## Source text
In short, “there’s a need for a better cholera vaccine,” says infectious disease and international health researcher William Petri of the University of Virginia who also did not participate in the research.

Diarrheal disease researcher Matthew Waldor of Harvard Medical School and his colleagues have now risen to the challenge. Reasoning that live bacteria produce the strongest and most long-lasting immune responses, Waldor’s team used genetic engineering techniques to create a safe version of the V. cholerae strain responsible for the 2010 outbreak in Haiti.

“We did nine different genetic manipulations,” explains Waldor, which included deleting the toxin genes and introducing a CRISPR system that would destroy such genes should they be reacquired from wildtype bacteria in the body.

“It has been made with exquisite genetic manipulation techniques,” says Hall, “but that doesn’t necessarily mean that it is better [than the existing vaccines]. That has yet to be established.”

After administering the bacteria to infant rabbits, Waldor’s team observed that the microbes rapidly colonized the animals’ intestines yet did not induce disease symptoms, indicating the vaccine’s safety.

Reasoning that this colonization might, even in the absence of an adaptive response, prevent wild type V. cholerae bacteria from colonizing the animals’ guts, the team challenged the rabbits with a lethal dose of wildtype bacteria just 24 hours later. None of the vaccinated animals exhibited disease symptoms within 18 hours of the cholera dose, by which time unvaccinated animals had developed severe symptoms. By 30 hours, all unvaccinated animals were dead or dying, while by the end of the observation period, 41 hours, more than half of the vaccinated animals were still alive.

## Problems to work on
(a) List every number of hours mentioned in the passage about the cholera vaccine.
(b) Carry the passage about the cholera vaccine forward from its last sentence.

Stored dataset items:
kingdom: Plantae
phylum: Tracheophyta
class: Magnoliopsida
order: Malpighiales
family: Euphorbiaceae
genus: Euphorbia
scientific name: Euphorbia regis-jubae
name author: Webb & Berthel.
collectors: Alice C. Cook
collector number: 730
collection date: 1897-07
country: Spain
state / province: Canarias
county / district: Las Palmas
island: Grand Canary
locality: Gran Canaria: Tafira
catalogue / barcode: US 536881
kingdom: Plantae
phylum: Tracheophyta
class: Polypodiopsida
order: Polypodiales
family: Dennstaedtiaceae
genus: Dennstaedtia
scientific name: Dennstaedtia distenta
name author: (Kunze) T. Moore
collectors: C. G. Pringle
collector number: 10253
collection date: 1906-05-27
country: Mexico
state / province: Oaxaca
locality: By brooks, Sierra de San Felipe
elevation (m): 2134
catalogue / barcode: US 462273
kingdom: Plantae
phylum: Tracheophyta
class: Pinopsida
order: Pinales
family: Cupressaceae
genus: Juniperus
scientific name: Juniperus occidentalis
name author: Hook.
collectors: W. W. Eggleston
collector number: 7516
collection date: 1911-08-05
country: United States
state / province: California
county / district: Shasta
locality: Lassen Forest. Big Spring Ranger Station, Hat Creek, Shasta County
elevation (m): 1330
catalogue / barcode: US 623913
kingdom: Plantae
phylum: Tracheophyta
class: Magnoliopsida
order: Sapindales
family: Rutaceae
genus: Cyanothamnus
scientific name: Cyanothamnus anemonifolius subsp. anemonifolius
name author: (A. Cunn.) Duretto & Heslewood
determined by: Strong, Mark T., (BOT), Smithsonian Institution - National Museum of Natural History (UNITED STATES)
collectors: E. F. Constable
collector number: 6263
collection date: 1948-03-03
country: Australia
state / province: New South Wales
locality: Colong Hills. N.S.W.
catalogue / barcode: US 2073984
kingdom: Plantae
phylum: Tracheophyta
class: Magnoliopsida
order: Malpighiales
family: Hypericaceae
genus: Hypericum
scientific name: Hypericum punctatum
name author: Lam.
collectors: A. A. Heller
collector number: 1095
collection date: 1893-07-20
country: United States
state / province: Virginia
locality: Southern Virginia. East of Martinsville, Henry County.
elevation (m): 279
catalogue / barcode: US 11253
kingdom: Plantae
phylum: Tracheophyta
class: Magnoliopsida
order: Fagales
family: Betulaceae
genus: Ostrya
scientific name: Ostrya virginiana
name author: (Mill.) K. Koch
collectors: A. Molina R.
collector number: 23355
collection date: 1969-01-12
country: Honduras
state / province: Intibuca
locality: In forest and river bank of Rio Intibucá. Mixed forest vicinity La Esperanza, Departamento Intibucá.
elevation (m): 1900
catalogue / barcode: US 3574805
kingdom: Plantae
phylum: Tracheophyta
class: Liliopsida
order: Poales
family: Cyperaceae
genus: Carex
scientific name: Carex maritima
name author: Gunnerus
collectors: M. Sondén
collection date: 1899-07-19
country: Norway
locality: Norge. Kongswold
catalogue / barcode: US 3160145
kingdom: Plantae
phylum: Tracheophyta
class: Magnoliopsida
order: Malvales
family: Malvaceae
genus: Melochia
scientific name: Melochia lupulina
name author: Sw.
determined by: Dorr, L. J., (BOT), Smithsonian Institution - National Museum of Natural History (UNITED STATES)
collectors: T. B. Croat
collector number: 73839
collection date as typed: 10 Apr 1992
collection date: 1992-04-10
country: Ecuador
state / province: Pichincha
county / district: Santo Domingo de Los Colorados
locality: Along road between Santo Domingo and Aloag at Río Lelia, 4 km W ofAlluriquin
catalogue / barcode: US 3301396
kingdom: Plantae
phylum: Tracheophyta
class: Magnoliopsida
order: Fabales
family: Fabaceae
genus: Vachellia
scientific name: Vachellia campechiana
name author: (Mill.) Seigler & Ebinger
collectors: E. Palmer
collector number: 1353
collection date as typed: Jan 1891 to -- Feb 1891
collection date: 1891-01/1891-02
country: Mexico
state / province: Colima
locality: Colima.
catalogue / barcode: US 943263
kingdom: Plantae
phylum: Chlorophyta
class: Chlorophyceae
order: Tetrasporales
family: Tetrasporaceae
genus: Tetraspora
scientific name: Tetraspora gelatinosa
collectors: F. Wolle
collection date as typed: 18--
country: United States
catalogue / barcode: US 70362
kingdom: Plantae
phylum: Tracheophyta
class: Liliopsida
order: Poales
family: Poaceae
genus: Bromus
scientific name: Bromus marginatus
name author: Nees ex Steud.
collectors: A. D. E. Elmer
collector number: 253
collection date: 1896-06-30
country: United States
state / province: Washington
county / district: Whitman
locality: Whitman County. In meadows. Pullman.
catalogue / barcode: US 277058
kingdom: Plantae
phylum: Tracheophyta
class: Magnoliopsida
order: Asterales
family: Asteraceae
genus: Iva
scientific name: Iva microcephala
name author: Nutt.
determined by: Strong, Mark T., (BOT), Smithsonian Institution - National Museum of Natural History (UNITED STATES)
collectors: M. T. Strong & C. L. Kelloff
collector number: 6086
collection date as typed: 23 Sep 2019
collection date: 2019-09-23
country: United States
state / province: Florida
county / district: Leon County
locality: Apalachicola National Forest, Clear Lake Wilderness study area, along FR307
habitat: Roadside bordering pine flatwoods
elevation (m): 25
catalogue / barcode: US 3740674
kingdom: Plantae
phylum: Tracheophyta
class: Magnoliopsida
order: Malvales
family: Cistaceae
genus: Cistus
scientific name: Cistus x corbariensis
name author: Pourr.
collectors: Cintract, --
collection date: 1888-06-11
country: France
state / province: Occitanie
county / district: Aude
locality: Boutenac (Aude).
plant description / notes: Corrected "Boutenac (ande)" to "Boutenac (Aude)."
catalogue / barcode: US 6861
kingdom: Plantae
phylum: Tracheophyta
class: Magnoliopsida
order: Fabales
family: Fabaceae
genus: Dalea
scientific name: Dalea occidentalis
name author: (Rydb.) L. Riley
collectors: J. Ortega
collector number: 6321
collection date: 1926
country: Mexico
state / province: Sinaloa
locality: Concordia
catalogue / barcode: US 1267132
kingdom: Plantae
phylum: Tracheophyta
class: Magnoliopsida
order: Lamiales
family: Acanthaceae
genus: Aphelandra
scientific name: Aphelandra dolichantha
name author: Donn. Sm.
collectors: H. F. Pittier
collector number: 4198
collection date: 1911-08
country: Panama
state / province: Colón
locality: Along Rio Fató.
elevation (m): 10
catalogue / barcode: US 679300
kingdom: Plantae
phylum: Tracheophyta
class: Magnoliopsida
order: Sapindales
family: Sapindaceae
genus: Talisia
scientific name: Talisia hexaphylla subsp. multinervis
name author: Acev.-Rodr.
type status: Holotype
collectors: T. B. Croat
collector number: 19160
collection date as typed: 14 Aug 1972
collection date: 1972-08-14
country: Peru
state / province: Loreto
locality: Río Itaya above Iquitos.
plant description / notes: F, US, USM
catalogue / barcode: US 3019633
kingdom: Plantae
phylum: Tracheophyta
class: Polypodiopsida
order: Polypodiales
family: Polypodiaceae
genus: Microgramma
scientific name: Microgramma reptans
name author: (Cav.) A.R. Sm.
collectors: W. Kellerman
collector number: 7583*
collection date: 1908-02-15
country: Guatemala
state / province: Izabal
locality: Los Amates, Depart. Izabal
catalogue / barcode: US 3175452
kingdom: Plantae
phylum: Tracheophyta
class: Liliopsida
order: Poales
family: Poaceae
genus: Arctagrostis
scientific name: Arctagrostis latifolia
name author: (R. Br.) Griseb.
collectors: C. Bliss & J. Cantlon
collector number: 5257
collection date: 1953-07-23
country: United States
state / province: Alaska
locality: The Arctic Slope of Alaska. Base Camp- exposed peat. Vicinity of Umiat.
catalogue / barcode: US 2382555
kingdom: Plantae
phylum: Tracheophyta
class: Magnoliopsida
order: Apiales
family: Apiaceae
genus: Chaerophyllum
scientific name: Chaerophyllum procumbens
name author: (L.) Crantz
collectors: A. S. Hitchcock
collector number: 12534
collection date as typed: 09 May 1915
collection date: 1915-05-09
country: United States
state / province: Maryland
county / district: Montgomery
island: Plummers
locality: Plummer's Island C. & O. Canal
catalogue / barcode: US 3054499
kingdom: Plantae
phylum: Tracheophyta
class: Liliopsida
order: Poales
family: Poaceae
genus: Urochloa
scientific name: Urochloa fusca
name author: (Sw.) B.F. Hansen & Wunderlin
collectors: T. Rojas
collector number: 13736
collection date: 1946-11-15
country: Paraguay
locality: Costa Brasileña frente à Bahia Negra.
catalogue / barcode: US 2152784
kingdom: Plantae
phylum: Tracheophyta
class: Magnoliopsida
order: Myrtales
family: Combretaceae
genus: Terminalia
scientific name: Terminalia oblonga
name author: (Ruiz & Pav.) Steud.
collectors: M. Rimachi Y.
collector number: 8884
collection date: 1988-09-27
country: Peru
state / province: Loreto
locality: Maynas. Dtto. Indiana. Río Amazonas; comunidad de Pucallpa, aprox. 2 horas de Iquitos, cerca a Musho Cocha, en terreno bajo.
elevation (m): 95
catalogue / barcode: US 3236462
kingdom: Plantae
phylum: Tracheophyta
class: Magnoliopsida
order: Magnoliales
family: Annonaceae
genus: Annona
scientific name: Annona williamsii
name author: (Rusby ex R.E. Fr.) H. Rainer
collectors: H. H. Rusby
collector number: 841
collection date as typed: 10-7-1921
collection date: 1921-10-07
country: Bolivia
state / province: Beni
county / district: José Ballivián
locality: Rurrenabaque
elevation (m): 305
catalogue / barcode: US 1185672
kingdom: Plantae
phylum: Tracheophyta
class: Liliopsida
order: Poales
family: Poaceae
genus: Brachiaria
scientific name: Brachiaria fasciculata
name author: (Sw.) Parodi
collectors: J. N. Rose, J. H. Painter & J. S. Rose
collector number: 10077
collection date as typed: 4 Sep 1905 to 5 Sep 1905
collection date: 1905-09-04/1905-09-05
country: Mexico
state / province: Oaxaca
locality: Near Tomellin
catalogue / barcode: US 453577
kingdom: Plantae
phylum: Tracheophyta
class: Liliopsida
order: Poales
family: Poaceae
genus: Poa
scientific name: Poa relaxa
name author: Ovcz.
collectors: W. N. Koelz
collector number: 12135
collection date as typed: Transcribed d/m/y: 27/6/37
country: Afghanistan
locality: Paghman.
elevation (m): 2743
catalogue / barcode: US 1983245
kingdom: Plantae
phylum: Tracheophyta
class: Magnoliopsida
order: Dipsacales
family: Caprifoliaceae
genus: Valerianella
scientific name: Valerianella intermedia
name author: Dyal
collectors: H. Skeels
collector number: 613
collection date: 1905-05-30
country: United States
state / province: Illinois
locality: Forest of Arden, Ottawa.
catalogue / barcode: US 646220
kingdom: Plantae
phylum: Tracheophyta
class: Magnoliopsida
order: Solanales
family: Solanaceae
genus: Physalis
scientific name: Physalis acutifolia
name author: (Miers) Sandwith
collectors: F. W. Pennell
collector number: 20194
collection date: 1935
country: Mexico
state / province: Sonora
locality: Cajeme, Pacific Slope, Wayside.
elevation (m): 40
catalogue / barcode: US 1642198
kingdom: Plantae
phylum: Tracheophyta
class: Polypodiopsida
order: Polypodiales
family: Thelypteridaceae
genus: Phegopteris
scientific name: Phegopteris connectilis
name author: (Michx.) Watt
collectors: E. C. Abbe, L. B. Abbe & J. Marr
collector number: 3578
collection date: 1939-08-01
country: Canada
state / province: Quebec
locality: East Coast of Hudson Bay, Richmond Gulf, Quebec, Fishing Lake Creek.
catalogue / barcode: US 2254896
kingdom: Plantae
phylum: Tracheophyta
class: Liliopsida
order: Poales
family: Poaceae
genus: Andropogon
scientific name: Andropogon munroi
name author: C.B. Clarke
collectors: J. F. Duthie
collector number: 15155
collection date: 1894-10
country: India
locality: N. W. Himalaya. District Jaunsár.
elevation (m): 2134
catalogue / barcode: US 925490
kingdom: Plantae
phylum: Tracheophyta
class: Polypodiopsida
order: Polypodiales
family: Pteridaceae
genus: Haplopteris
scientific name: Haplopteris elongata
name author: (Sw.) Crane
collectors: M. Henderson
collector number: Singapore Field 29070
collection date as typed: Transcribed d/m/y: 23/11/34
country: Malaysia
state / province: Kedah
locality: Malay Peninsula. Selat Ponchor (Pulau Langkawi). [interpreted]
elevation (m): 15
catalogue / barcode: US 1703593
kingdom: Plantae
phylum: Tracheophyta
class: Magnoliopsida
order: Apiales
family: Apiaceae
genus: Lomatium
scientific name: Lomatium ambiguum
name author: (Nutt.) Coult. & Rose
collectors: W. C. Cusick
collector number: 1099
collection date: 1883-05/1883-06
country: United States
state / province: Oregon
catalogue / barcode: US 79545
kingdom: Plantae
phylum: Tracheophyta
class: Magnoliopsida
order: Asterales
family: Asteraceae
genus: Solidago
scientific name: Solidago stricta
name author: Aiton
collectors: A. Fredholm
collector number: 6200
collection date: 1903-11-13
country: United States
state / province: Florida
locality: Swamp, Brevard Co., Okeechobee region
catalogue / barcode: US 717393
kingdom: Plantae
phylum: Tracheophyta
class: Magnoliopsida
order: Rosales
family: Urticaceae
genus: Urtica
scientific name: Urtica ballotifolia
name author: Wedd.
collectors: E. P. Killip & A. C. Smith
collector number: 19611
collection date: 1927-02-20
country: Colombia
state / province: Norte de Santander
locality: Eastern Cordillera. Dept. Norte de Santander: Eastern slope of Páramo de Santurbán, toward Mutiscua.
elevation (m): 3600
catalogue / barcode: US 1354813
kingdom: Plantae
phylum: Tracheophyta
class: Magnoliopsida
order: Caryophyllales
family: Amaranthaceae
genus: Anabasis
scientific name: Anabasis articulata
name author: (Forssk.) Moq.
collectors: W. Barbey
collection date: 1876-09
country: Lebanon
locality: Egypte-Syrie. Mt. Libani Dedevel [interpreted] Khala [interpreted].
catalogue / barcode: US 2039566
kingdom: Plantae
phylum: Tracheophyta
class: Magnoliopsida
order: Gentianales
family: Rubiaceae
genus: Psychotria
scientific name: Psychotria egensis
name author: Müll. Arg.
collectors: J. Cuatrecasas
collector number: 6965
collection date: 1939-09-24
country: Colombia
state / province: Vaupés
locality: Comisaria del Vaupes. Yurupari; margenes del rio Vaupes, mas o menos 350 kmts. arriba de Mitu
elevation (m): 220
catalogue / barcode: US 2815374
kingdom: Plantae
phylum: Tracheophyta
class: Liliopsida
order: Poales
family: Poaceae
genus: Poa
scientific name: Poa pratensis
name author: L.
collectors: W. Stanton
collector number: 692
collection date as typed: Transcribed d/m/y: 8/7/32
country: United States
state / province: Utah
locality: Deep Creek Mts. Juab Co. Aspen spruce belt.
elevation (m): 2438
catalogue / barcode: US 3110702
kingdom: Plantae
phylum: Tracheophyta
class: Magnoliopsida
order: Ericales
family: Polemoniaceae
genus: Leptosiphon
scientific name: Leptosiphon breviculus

## Answer list
(a) 24 hours, 18 hours, 30 hours, 41 hours

(b)
“It showed amazing insight on the part of the investigators that they challenged the rabbits very early on,” says Hall, “nobody else has done that.” The result, he adds, was “a fascinating observation and . . . if it does turn out to be true in humans, that would be a major advance.”

The hope, says Waldor, is that “this probiotic activity would provide protection until the adaptive immune response clears the vaccine and imparts long-lived, even life-long, protection.” Whether the new vaccine can confer such long-term protection, however, has not been tested.

In the other study on mice, MIT’s Jim Collins and colleagues describe a similar probiotic-based protection against cholera achieved by pretreating mice with Lactococcus lactis—a bacteria that naturally occurs in fermented dairy products such as buttermilk and cheese.

The discovery was rather unexpected, says Collins. The team had been using these harmless bacteria to engineer a cholera-sensing strain that could be used for V. cholerae surveillance during outbreaks. When fed to mice, the engineered bacteria cause a noticeable color change in fecal samples only if cholera bacteria are present.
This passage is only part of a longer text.